Vulpes didn't remain to keep listening to this sentimental crap, so he got upstairs and found, unsurprisingly, that he had been assigned to share a room with Raul.
He directed a curt nod to the ghoul's direction and locked himself up in the bathroom, taking a cold shower as there wasn't a working heated water system in there, while he willed his unwarranted anger to cool off.
He wasn't being childish, and he didn't give a crap about the girl, the dog, or any of them.
This was a job. Nothing more.
That morning inside Camp McCarran, Sergeant Daniel Contreras had awakened to yet another of Lieutenant Boyd's searches through his stuff. The investigation, per usual, had yielded nothing, but Boyd was in a shitty mood today, so she had confiscated a rifle. A stupid rifle. Bitch didn't know what to do to put him before a court-martial for 'misplacing NCR armament and other goods', but Daniel knew how to stay ahead.
She wanted to catch him red-handed; she'll have to do it better. Much better.
So, the Sergeant had opened the door of the Supply Shack that morning, whistling a tune playing on the radio while indulging himself with some sweet coffee with brahmin milk. Even with the Lieutenant's suspicions and tiresome searches, business was still good.
However, that notion shifted very quickly when, around 01:00 PM after lunch, the door of the Supply Shack opened. A colossal silhouette casting a long shadow from the entrance, blocking the sunlight, stepped inside and closed the door behind.
Soon, a rotten stench permeated the whole compound.
"Sergeant Contreras?" – a raspy, very ghoulish voice asked – "I was told I could find you here."
"And you are?" – Daniel asked, taking in the multiple weapons neatly folded around every inch of clothing and rippling rotten muscles of the redhead ghoul in front of him, and knowing very well that nobody would hear him scream should said ghoul adopted a hostile attitude.
"Not important." – the necrotic replied coldly – "But I believe this letter will tell you everything you need to know." – he added, extending a folded envelope.

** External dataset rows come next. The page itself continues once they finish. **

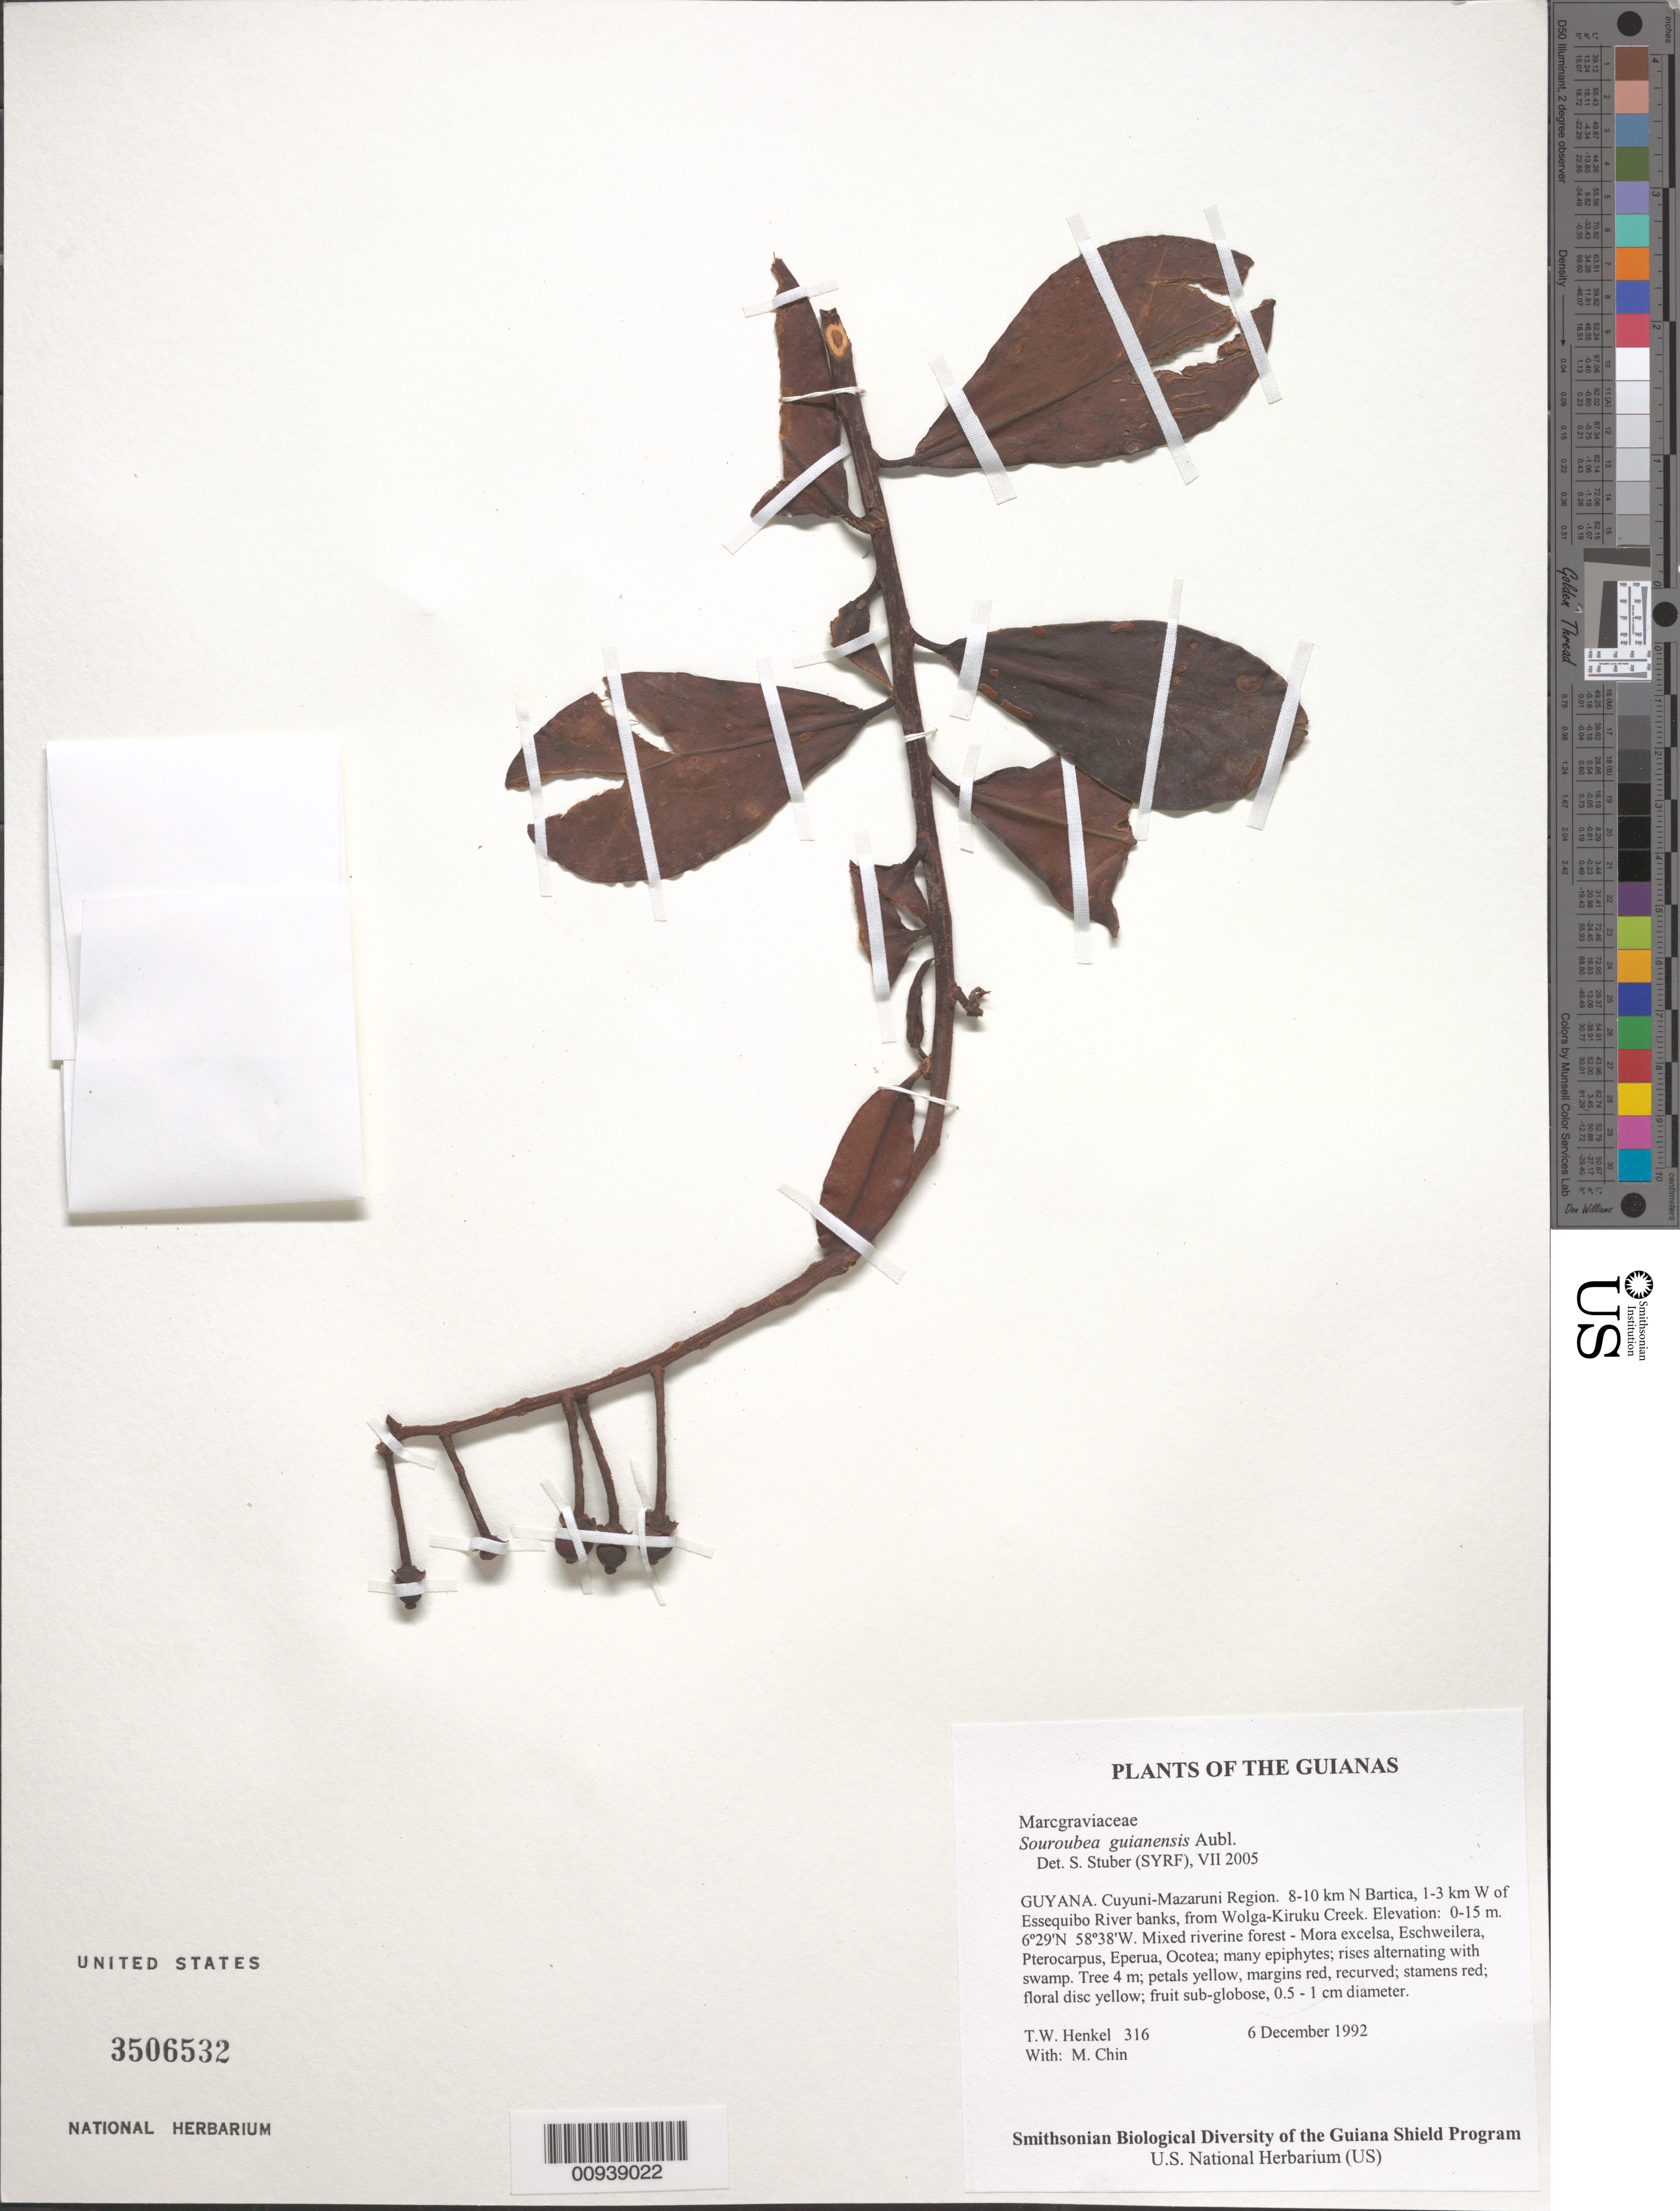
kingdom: Plantae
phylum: Tracheophyta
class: Magnoliopsida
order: Ericales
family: Marcgraviaceae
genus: Souroubea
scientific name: Souroubea guianensis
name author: Aubl.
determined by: Stuber, S.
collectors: T. Henkel & M. Chin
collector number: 316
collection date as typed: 6 December 1992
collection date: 1992-12-06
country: Guyana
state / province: Cuyuni-Mazaruni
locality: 8-10 km N Bartica, 1-3 km W of Essequibo River banks, from Wolga-Kiruku Creek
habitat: Mixed riverine forest - Mora excelsa, Eschweilera, Pterocarpus, Eperua, Ocotea; many epiphytes; rises alternating with swamp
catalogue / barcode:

Daniel took it without uttering a word, opened it, read it, and turned paler than an albino molerat.
"W… what do you want from me?" – he dared to ask in a barely audible whisper.
The ghoul's milky blue eyes hadn't blinked even once since he had entered through that door.
"Free and total access to The Strip." – was all he said – "I want to take a good look at the field first."
SPANISH:
(1) - "Yummy."
(2) - "Look, lad."
(3) - "They won't come closer to the bonfire. Those fucking monsters cannot stand fire."
(4) - "And how do you know that?"
(5) - "Didn't you notice that they always get out by nightfall? Look, lad, I know shit about biosciences and all of that nonsense, but I know what I see. Those things shirk from heat as if a plague fell upon them."
(6) - "No, no, lad. Not that way."
(7) - "You incline yourself forwards taking all the weight to your foot and knee this way, you see? Now, aim and shoot."
(8) - patty
A/N: lengthy chapter again. Now we're seeing how the dynamics flow inside our group, a bit of character development for Boone, and the mystery that Lily and Raul are. Vulpes is not amused... yet. Give him some time; he's a hard nut to crack ;)
Hope you're enjoying the characters' interactions and how they're slowly opening up to have one more soul to the call (yep, Silent Hill reference, don't judge me). I'll try to actualize this story sooner than this chapter took this time. Still pondering on some ideas I might use and some I might not... yet.
This is a Slow Burn, so don't expect Six and Vulpes to be all over each other out of the blue. First, there's friendship and real interest on the way.
Another S.T.A.L.K.E.R.: thank you! You make this humble writer so happy T_T True to your wish to see the characters interact some more, I've tried to make their dynamics believable without making them lose their essence. The companions are very dear to me, and some of their endings did break my heart, so each time I complete a playthrough, I try to give them the best endings they could hope for, given the game's circumstances. And Vulpes... I'm trying to figure out how to make him work as a companion without disrupting the harmony... too much. He's the rookie now, so he needs an adaptation process.